§ **Work to complete**:
All entries, exactly as written, should be output again.

§ **Provided records**:
____
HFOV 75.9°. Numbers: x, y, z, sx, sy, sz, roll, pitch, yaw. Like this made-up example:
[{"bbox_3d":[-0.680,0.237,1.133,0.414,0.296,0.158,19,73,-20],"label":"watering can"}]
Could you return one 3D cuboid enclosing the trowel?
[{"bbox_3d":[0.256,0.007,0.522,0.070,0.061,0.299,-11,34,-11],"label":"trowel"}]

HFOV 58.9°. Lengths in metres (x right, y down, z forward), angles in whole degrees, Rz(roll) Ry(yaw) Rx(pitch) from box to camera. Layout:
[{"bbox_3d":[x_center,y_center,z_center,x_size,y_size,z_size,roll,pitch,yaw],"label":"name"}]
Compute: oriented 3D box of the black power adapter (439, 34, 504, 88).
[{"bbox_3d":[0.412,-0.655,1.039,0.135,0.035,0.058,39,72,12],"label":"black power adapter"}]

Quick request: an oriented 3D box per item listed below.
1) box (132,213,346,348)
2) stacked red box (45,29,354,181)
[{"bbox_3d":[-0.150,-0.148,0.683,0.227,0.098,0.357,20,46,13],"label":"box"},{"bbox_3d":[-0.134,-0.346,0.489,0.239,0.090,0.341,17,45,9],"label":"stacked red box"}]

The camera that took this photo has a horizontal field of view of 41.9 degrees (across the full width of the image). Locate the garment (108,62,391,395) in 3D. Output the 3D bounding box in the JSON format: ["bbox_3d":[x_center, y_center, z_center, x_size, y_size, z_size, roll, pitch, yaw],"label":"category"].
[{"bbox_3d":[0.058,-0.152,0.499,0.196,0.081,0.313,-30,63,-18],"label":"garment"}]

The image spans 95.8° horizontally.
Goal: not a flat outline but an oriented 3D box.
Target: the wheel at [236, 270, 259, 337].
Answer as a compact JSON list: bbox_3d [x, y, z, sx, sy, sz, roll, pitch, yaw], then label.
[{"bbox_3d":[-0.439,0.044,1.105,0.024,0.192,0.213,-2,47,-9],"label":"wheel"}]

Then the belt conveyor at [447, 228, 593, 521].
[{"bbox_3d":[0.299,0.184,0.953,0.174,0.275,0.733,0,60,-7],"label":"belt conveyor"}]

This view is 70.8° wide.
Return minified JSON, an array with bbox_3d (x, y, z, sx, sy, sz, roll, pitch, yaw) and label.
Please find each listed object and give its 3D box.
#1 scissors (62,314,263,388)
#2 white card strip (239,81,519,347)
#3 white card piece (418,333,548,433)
____
§ **Answer box**:
HFOV 75.9°. Numbers: x, y, z, sx, sy, sz, roll, pitch, yaw. Like this made-up example:
[{"bbox_3d":[-0.680,0.237,1.133,0.414,0.296,0.158,19,73,-20],"label":"watering can"}]
Could you return one 3D cuboid enclosing the trowel?
[{"bbox_3d":[0.256,0.007,0.522,0.070,0.061,0.299,-11,34,-11],"label":"trowel"}]

HFOV 58.9°. Lengths in metres (x right, y down, z forward), angles in whole degrees, Rz(roll) Ry(yaw) Rx(pitch) from box to camera. Layout:
[{"bbox_3d":[x_center,y_center,z_center,x_size,y_size,z_size,roll,pitch,yaw],"label":"name"}]
Compute: oriented 3D box of the black power adapter (439, 34, 504, 88).
[{"bbox_3d":[0.412,-0.655,1.039,0.135,0.035,0.058,39,72,12],"label":"black power adapter"}]

Quick request: an oriented 3D box per item listed below.
1) box (132,213,346,348)
2) stacked red box (45,29,354,181)
[{"bbox_3d":[-0.150,-0.148,0.683,0.227,0.098,0.357,20,46,13],"label":"box"},{"bbox_3d":[-0.134,-0.346,0.489,0.239,0.090,0.341,17,45,9],"label":"stacked red box"}]

The camera that took this photo has a horizontal field of view of 41.9 degrees (across the full width of the image). Locate the garment (108,62,391,395) in 3D. Output the 3D bounding box in the JSON format: ["bbox_3d":[x_center, y_center, z_center, x_size, y_size, z_size, roll, pitch, yaw],"label":"category"].
[{"bbox_3d":[0.058,-0.152,0.499,0.196,0.081,0.313,-30,63,-18],"label":"garment"}]

The image spans 95.8° horizontally.
Goal: not a flat outline but an oriented 3D box.
Target: the wheel at [236, 270, 259, 337].
Answer as a compact JSON list: bbox_3d [x, y, z, sx, sy, sz, roll, pitch, yaw], then label.
[{"bbox_3d":[-0.439,0.044,1.105,0.024,0.192,0.213,-2,47,-9],"label":"wheel"}]

Then the belt conveyor at [447, 228, 593, 521].
[{"bbox_3d":[0.299,0.184,0.953,0.174,0.275,0.733,0,60,-7],"label":"belt conveyor"}]

This view is 70.8° wide.
Return minified JSON, an array with bbox_3d (x, y, z, sx, sy, sz, roll, pitch, yaw) and label.
Please find each listed object and give its 3D box.
#1 scissors (62,314,263,388)
#2 white card strip (239,81,519,347)
#3 white card piece (418,333,548,433)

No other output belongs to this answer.